Reproduce the following lines verbatim, leaving out the pictures.

::::

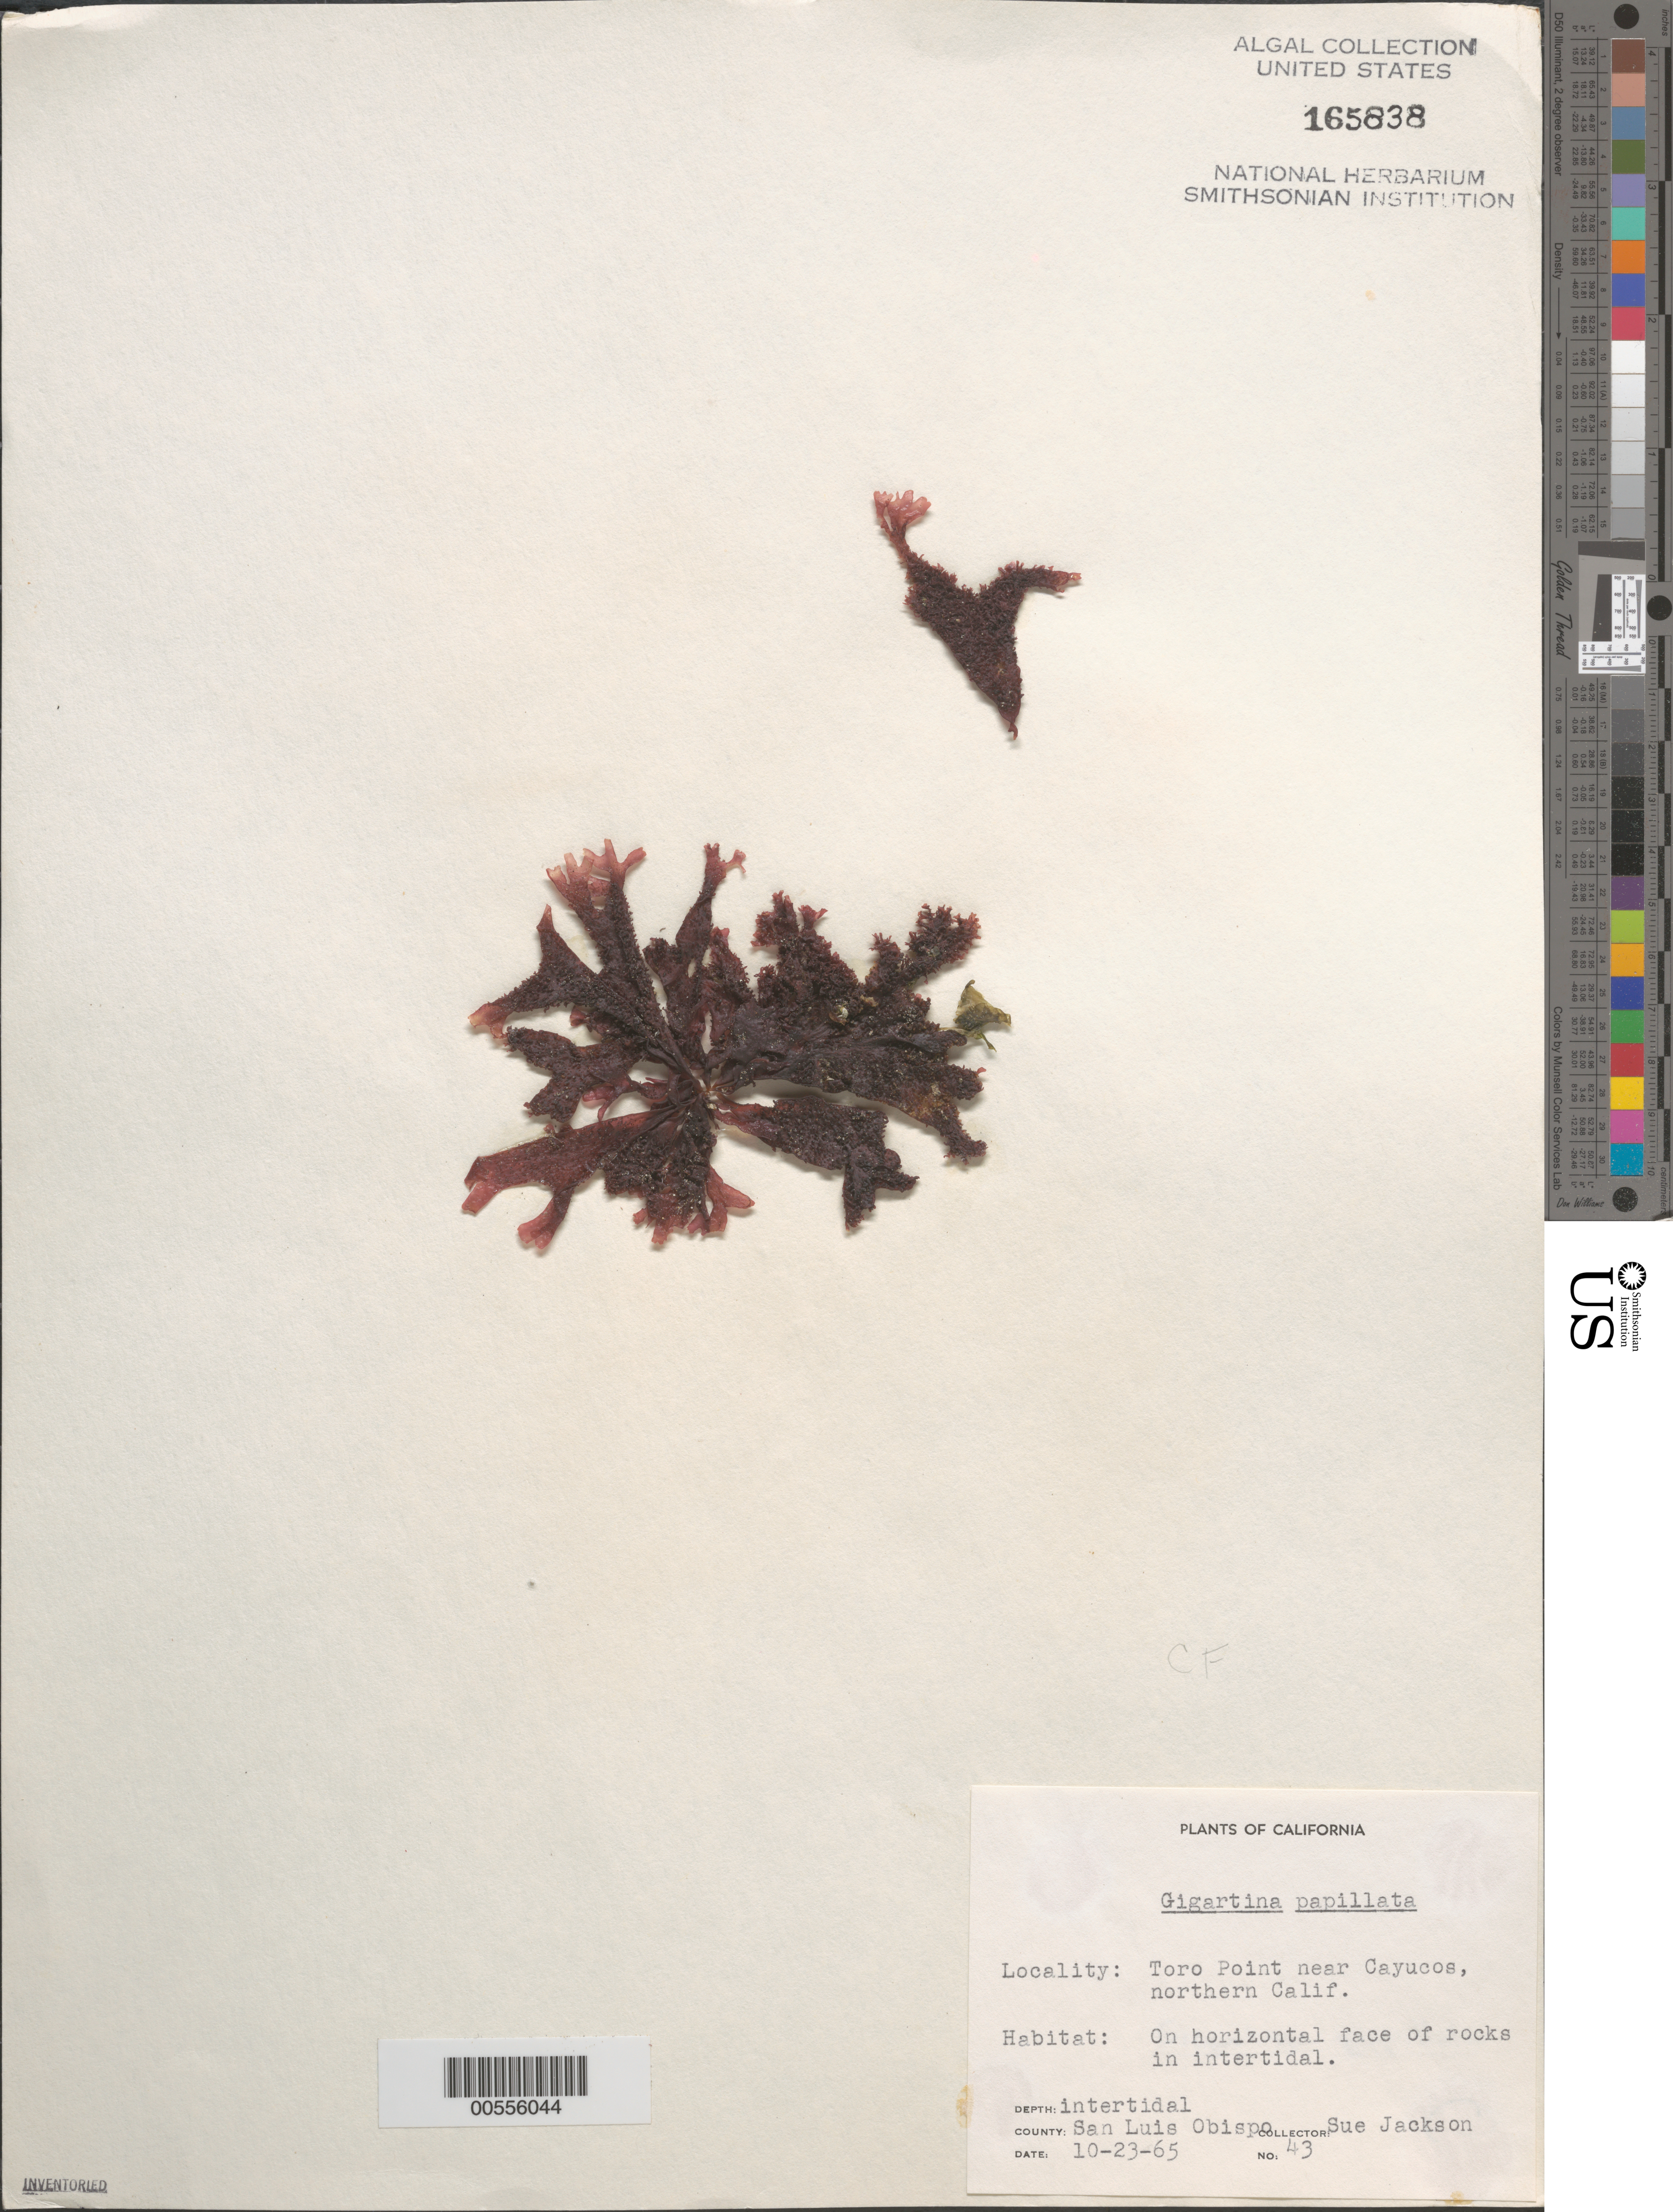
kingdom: Plantae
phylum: Rhodophyta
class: Florideophyceae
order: Gigartinales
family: Phyllophoraceae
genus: Mastocarpus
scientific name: Mastocarpus papillatus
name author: (C. Agardh) Kütz.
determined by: Algae name updating Project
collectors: S. Jackson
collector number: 43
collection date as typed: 23 Oct 1965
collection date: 1965-10-23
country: United States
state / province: California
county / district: San Luis Obispo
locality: Toro Point, near Cayucos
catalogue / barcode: US 165838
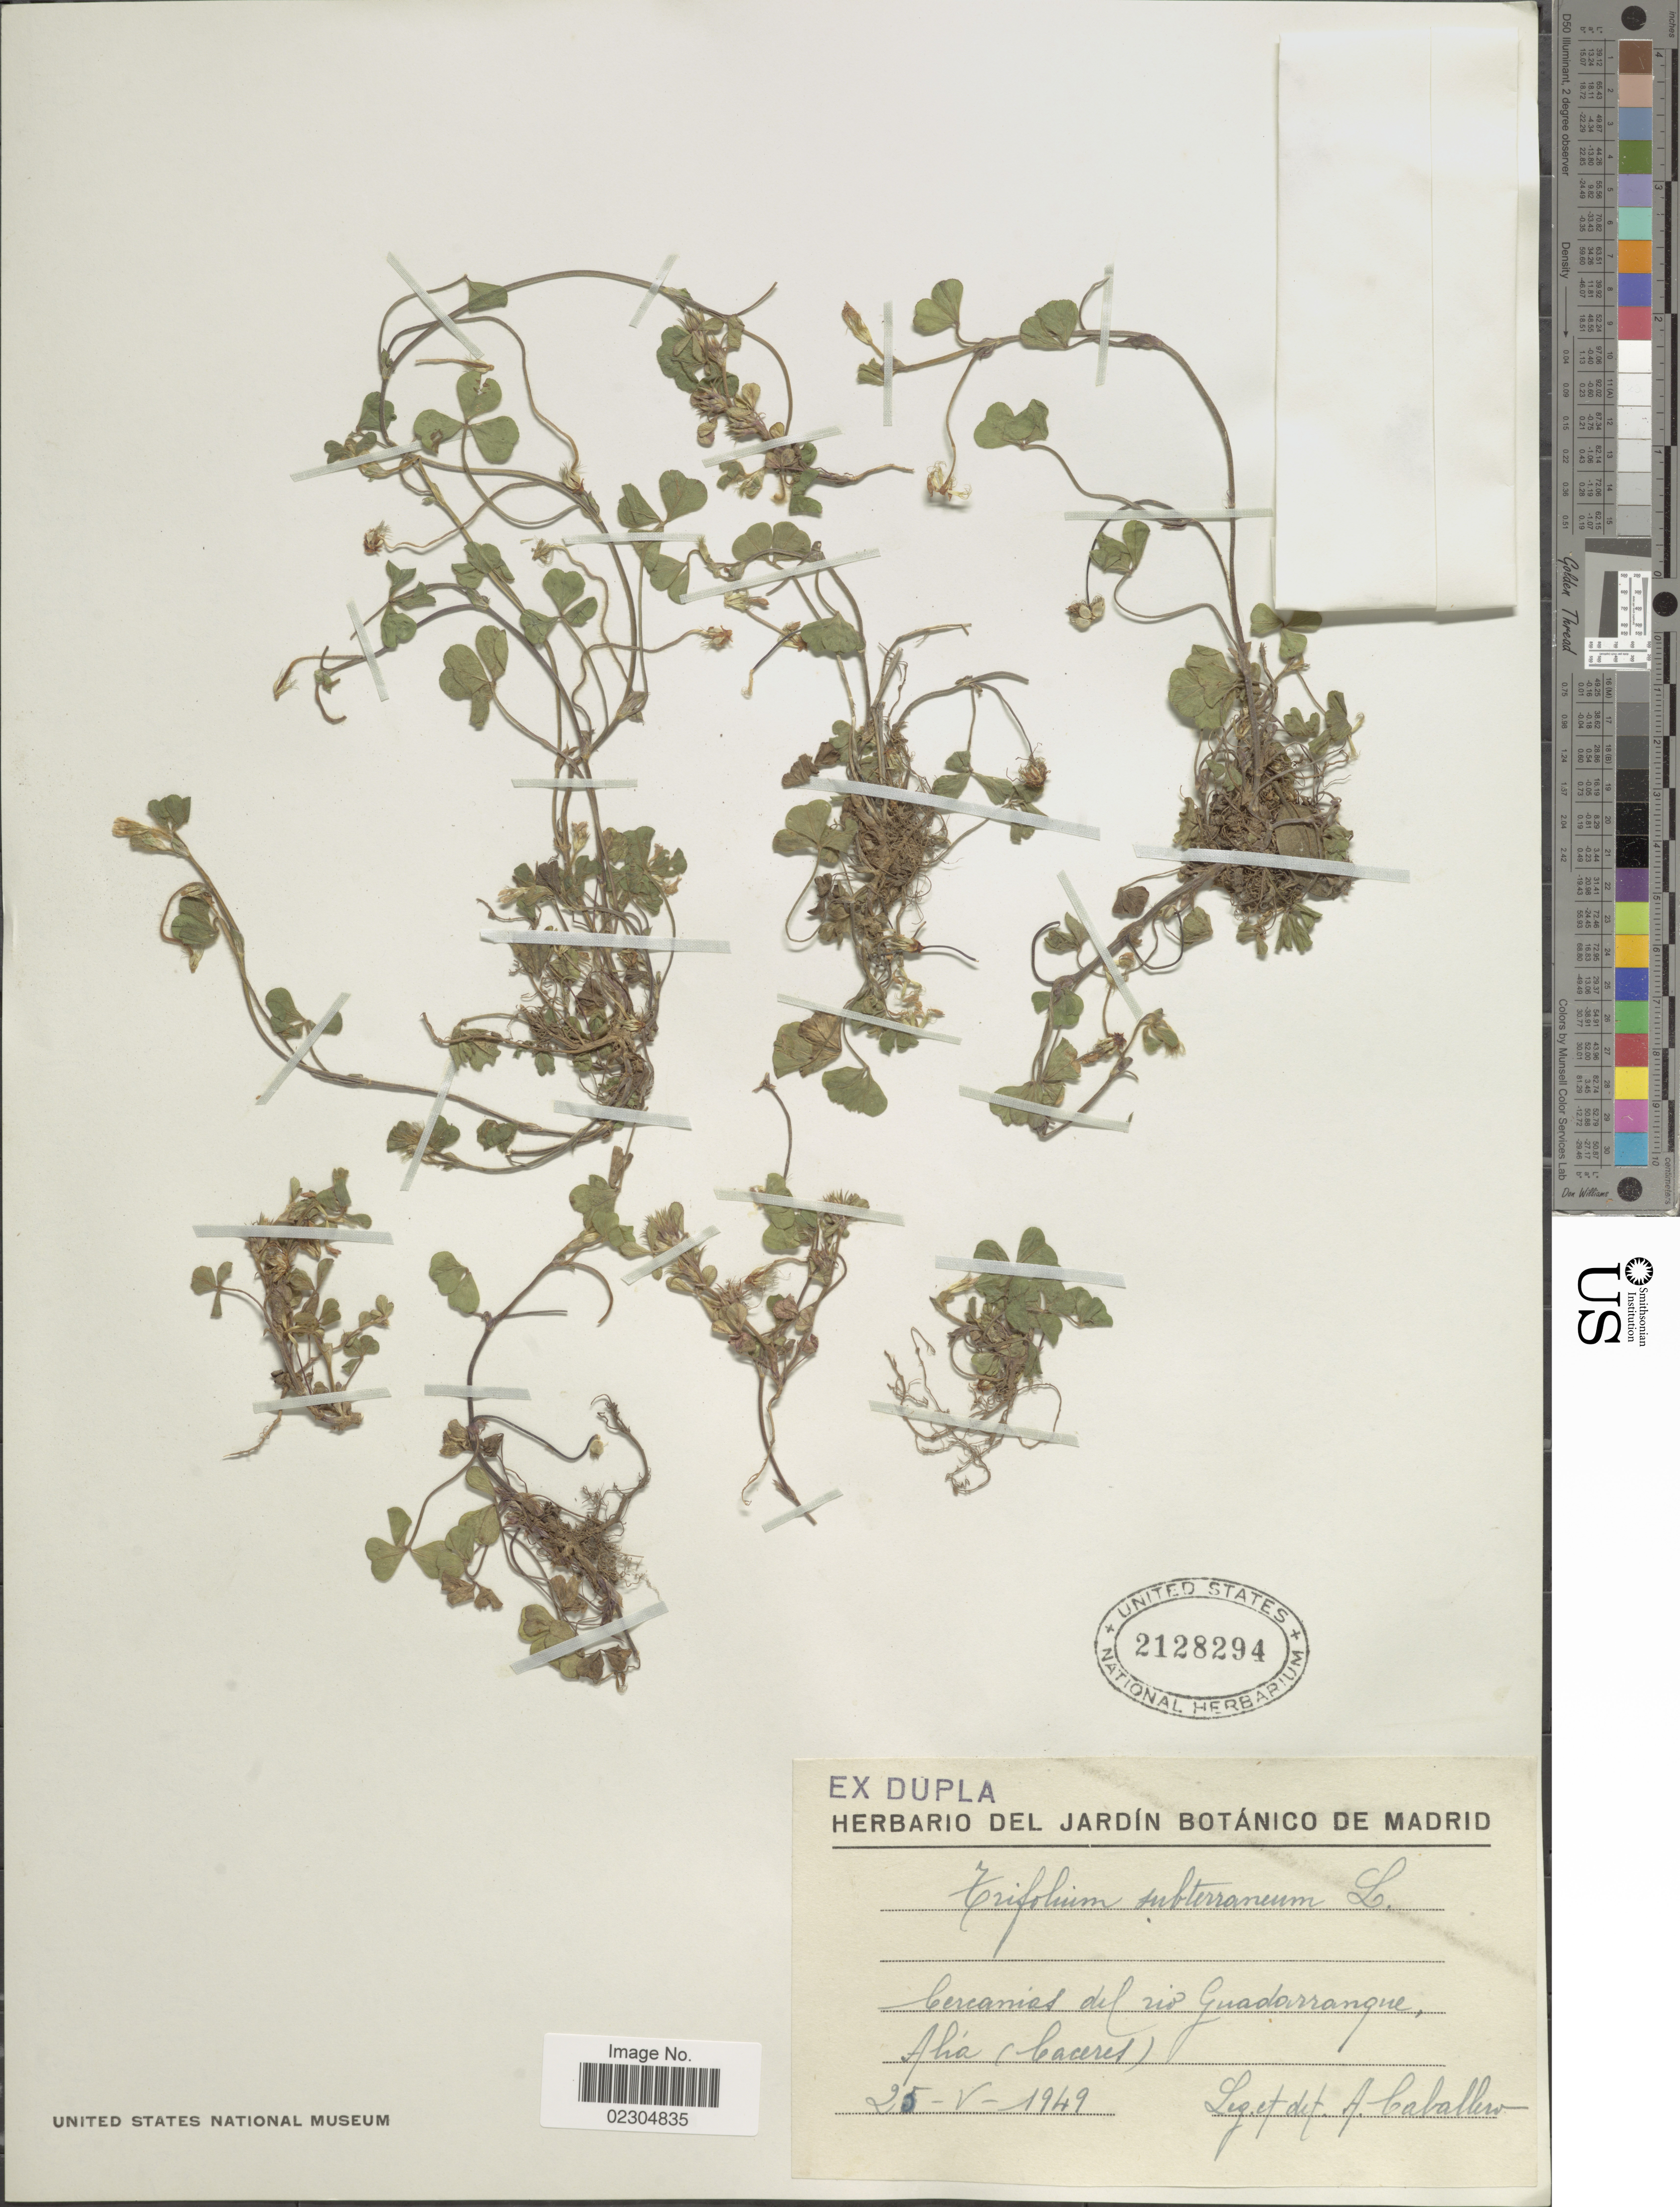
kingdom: Plantae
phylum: Tracheophyta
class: Magnoliopsida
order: Fabales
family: Fabaceae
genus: Trifolium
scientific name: Trifolium subterraneum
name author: L.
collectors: A. Caballero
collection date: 1949-05-25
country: Spain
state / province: Extremadura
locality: Cercanias del rio Guadarranque, Alia (Caceres)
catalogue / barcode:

::::

=== Solved problem ===
kingdom: Plantae
phylum: Rhodophyta
class: Florideophyceae
order: Gigartinales
family: Phyllophoraceae
genus: Mastocarpus
scientific name: Mastocarpus papillatus
name author: (C. Agardh) Kütz.
determined by: Algae name updating Project
collectors: S. Jackson
collector number: 43
collection date as typed: 23 Oct 1965
collection date: 1965-10-23
country: United States
state / province: California
county / district: San Luis Obispo
locality: Toro Point, near Cayucos
catalogue / barcode: US 165838
kingdom: Plantae
phylum: Tracheophyta
class: Magnoliopsida
order: Fabales
family: Fabaceae
genus: Trifolium
scientific name: Trifolium subterraneum
name author: L.
collectors: A. Caballero
collection date: 1949-05-25
country: Spain
state / province: Extremadura
locality: Cercanias del rio Guadarranque, Alia (Caceres)
catalogue / barcode:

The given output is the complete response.